Imagine que você chegou em casa há poucos instantes e não se lembra o que ocorreu no dia anterior. Agora imagine que todas as pessoas, amigos, família e colegas de trabalho revelam que passou um ano e que, na verdade, sua mulher e sua filha também estão desaparecidas.

Esse seria o resumo provável da abertura do novo livro de Lourenço Mutarelli “Nada Me Faltará”, lançado em outubro pela Companhia das Letras, entretanto o mais curioso dessa obra é não ter descrições de lugares ou narrativa, tudo é baseado nos diálogos entre os personagens.

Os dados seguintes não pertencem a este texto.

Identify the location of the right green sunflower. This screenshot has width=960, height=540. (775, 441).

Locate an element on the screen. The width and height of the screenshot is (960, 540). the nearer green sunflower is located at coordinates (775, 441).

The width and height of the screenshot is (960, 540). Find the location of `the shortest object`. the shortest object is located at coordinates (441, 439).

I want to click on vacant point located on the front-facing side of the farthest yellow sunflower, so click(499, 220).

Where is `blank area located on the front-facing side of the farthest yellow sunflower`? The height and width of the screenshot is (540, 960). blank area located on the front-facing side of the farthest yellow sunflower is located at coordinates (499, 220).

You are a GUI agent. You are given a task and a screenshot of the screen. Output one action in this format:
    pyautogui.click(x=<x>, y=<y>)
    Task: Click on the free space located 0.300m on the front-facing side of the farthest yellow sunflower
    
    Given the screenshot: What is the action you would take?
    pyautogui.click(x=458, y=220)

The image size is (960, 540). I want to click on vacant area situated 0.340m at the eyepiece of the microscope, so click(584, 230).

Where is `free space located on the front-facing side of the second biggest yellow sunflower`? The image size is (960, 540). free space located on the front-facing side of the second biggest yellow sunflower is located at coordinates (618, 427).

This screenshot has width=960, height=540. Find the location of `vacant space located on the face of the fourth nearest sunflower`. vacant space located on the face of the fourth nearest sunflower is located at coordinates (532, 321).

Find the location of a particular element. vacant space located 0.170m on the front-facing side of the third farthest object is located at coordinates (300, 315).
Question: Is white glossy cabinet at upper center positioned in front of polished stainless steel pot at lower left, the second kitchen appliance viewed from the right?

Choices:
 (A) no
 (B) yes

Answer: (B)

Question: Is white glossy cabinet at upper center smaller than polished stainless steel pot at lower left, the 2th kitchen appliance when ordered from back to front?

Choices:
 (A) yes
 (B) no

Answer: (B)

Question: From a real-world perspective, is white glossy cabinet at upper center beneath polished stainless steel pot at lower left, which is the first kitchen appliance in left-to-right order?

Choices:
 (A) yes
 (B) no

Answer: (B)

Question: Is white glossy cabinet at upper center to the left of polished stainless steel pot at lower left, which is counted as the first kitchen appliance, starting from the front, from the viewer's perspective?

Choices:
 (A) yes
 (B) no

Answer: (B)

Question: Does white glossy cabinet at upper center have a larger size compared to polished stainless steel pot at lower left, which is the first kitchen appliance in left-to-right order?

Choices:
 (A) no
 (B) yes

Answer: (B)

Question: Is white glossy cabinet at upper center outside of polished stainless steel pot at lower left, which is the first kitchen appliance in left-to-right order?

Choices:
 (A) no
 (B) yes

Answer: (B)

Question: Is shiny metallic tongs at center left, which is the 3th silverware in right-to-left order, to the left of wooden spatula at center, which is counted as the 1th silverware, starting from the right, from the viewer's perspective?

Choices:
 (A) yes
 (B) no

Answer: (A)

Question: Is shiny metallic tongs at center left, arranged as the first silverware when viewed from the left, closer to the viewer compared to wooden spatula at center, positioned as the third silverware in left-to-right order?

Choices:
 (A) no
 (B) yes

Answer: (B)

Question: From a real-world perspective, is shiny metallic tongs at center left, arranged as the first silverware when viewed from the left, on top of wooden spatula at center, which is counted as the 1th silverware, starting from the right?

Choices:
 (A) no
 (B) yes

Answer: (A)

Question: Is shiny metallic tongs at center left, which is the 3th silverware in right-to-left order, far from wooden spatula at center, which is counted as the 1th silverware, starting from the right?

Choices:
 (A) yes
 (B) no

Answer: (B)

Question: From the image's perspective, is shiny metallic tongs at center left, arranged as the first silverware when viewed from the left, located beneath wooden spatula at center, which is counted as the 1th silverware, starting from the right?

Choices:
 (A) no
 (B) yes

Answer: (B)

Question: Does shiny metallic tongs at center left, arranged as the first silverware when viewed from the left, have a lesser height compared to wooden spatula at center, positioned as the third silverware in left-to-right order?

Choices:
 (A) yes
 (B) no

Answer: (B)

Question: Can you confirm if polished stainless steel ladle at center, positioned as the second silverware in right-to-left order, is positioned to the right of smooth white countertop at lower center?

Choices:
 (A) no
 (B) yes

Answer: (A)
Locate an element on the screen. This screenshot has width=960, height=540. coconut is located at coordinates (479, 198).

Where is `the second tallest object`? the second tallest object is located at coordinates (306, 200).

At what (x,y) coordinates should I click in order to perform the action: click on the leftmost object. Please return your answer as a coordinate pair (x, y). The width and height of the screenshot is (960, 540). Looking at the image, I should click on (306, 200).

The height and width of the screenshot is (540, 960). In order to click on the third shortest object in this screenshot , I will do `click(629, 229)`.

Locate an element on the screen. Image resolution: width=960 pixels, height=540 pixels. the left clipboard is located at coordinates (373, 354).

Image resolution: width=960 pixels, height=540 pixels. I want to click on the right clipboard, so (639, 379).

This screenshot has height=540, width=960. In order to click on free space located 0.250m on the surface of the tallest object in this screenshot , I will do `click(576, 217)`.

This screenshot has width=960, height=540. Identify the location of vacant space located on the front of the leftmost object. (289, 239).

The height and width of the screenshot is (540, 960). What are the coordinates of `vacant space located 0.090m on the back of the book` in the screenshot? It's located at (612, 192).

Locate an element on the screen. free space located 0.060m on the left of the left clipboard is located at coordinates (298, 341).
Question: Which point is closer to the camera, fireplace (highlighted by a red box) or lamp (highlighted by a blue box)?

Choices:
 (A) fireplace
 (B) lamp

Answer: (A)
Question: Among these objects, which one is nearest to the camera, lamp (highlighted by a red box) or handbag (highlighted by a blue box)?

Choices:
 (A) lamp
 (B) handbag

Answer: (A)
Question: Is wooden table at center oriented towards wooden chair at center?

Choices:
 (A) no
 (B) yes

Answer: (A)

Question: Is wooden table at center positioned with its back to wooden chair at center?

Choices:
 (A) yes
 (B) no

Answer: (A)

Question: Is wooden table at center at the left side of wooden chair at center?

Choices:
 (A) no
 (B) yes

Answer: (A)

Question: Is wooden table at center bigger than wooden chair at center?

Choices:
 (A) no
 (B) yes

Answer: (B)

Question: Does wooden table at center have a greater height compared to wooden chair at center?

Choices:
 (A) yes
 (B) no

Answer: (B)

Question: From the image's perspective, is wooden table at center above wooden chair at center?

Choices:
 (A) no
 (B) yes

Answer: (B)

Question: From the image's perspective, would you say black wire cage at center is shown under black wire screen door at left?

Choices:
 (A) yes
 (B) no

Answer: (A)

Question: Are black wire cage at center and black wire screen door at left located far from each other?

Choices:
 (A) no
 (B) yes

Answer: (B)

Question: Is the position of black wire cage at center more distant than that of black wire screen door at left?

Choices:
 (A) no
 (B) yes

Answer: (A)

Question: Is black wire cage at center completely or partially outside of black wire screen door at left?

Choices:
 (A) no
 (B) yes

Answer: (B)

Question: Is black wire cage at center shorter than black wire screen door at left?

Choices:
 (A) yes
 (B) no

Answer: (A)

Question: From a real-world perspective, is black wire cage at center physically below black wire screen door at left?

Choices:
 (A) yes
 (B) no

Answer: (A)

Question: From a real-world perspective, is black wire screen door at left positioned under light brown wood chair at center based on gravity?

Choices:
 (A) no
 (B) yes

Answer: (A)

Paulo é um analista de sistemas que desapareceu junto de sua mulher e sua filha, após um ano ele retorna sem lembrar o que aconteceu nos últimos meses e muito menos sabe o paradeiro das duas. Para piorar a situação, o personagem diz ao seu psicanalista (ou psicólogo, pois cada pessoa nomeia a profissão de uma forma durante o livro) não sentir falta delas e começa a desconfiar que essa realidade familiar nunca existiu, apesar de lembrar do casamento, da filha e de tudo que ocorreu na sua vida de casado até o dia em que iria viajar de férias com as duas. E para ele nada mudou, não sente saudades de ninguém porque em sua visão não teve tempo para sentir, a única coisa que sente é um cansaço extremo.

Cansaço esse que só aumenta dado a sua convivência forçada com sua mãe, por quem nunca teve uma verdadeira afinidade ou afeição e que só tornou-se evidente após a morte do seu pai.

Intrigante é ter a visão de todos os personagens através de seus diálogos, não apenas com o protagonista, mas também com secundários. Muitos acreditam que há algo obscuro e outros, como o melhor amigo Carlos, crêem que existe muito mais do que o óbvio, afinal nunca fora encontrada nenhuma prova de morte ou assassinato. Somando a desconfiança das pessoas próximas com seu estado de paranoia chega-se ao ponto de questionar se existe traços de insanidade na sua amnésia ou se todos estão preocupados demais para perceber que para Paulo o tempo não passou. O personagem mesmo questiona como é possível todos questionarem sua aparente apatia – por não conseguir assimilar os fatos que lhe são narrados – com a realidade que lhe é apresentada, isto é, todos levaram uma vida normal depois de algum tempo o procurando, após cessarem nada mais faltava.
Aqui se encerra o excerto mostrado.